Challenge a —
Answer these about the D-Day post:
(i) What state does the man landing at Omaha Beach say he came from as a farm boy?
(ii) Which film won the Oscar that Saving Private Ryan lost?
(iii) How many words did Bryan Cranston speak in that movie?

Excerpted text —
####################

Bag of Randomness for Friday, June 7, 2019

  • I’m sure there’s a more elegant way to say this, but that man has been through some serious shit.
    • Some nice ladies decided to crowdfund his trip for the 75th anniversary of D-Day, and it was adorable hearing him tell the story, “When they told me they were gonna put that on the internet or some place […] I said, ‘I’m gonna get one of the chairs here and get a tin cup and sit out in front. And I’ll bet you I’ll pick up more right outside here than you will through– through that.’ I said, “Who is gonna pay money for me to go over there?’ Larson recalled.
    • Here’s part of his story of landing on Omaha Beach:
      • “I stopped for a cigarette behind [a] berm, and my matches were wet,” he said. “I turned to– to my left, and not three feet from me there was a soldier. And I says, ‘Buddy, have you got a match?’ And he didn’t answer. I looked again, and there was no head under the helmet. The soul of that boy inspired me to [get] up at that instant and run for the cliff.”
    • And when he made it off the beach:
      • “There was Camembert!” delights Jake. “Am I even pronouncing that right? It was delicious, that Camembert cheese, but I didn’t know how you ate that thing – I was just a farm boy from Minnesota! Then they gave us champagne! Wow! Man! Did you ever drink champagne?”
  • It was nice to see Saving Private Ryan was on both AMC and the BBC last night on the 75th anniversary of D-Day. I’m still pissed off that movie lost the Oscar to Shakespeare in Love.
  • My father died a month before the film was released in theaters. It bummed me out he never got to watch it.
  • I forgot Bryan Cranston was in the movie, he played a one-armed war department colonel and spoke 42 words.

####################

Challenge b — In the listing, rewrite the part that opens with the line containing "locality: Nanchititha" and runs through the end of the listing, putting "catalog" wherever "catalogue" appears and leaving everything else unchanged.

####################

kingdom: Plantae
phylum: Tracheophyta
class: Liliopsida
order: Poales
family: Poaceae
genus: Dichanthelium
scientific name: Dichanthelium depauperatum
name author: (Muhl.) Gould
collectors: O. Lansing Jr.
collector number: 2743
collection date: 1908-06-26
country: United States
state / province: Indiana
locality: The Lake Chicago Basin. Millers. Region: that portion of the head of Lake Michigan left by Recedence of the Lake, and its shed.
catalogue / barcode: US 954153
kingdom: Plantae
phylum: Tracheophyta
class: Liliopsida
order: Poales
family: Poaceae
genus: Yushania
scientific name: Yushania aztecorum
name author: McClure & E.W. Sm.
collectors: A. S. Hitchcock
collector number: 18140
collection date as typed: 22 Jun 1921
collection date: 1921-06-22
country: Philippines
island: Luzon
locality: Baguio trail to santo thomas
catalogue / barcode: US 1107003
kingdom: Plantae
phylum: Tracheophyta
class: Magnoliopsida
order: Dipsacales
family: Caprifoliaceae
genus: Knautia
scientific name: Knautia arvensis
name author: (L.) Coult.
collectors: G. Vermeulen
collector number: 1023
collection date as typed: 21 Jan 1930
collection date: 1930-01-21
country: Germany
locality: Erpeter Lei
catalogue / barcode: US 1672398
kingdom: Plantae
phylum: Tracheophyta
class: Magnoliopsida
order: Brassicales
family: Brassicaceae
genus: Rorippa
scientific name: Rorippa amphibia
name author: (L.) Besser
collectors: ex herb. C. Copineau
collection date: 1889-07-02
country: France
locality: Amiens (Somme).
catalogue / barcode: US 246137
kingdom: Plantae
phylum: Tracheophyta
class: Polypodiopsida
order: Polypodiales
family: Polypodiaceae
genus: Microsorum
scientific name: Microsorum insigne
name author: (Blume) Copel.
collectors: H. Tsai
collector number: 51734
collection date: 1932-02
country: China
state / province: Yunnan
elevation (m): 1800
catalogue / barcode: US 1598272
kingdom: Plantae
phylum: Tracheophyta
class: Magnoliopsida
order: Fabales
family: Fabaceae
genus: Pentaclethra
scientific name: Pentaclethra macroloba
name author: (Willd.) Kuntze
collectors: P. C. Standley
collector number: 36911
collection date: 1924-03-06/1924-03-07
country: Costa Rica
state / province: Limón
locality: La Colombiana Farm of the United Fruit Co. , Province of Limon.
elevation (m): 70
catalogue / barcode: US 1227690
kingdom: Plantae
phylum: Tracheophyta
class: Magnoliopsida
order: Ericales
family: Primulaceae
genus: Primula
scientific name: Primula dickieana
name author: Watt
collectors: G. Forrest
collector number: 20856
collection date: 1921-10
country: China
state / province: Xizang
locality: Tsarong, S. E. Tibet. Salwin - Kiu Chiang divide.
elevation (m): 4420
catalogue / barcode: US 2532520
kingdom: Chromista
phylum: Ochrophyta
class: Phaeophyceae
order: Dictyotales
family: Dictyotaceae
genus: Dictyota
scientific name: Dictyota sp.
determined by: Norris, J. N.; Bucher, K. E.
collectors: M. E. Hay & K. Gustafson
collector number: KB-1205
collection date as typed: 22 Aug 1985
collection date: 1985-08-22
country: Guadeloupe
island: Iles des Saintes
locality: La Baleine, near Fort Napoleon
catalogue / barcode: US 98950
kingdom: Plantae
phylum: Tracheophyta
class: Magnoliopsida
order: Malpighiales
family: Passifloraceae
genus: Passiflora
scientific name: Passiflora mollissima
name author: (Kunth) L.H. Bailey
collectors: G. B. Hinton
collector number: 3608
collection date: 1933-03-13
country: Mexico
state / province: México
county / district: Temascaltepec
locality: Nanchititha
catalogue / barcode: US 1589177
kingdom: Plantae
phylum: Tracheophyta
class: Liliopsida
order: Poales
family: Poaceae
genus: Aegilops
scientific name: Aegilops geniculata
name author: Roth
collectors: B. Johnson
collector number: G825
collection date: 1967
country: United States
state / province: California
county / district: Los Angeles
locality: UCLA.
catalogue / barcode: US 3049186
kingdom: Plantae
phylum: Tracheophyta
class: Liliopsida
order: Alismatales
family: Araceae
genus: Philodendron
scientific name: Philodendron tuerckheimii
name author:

####################

Exercise answer a —
(i) Minnesota
(ii) Shakespeare in Love
(iii) 42

Exercise answer b —
locality: Nanchititha
catalog / barcode: US 1589177
kingdom: Plantae
phylum: Tracheophyta
class: Liliopsida
order: Poales
family: Poaceae
genus: Aegilops
scientific name: Aegilops geniculata
name author: Roth
collectors: B. Johnson
collector number: G825
collection date: 1967
country: United States
state / province: California
county / district: Los Angeles
locality: UCLA.
catalog / barcode: US 3049186
kingdom: Plantae
phylum: Tracheophyta
class: Liliopsida
order: Alismatales
family: Araceae
genus: Philodendron
scientific name: Philodendron tuerckheimii
name author:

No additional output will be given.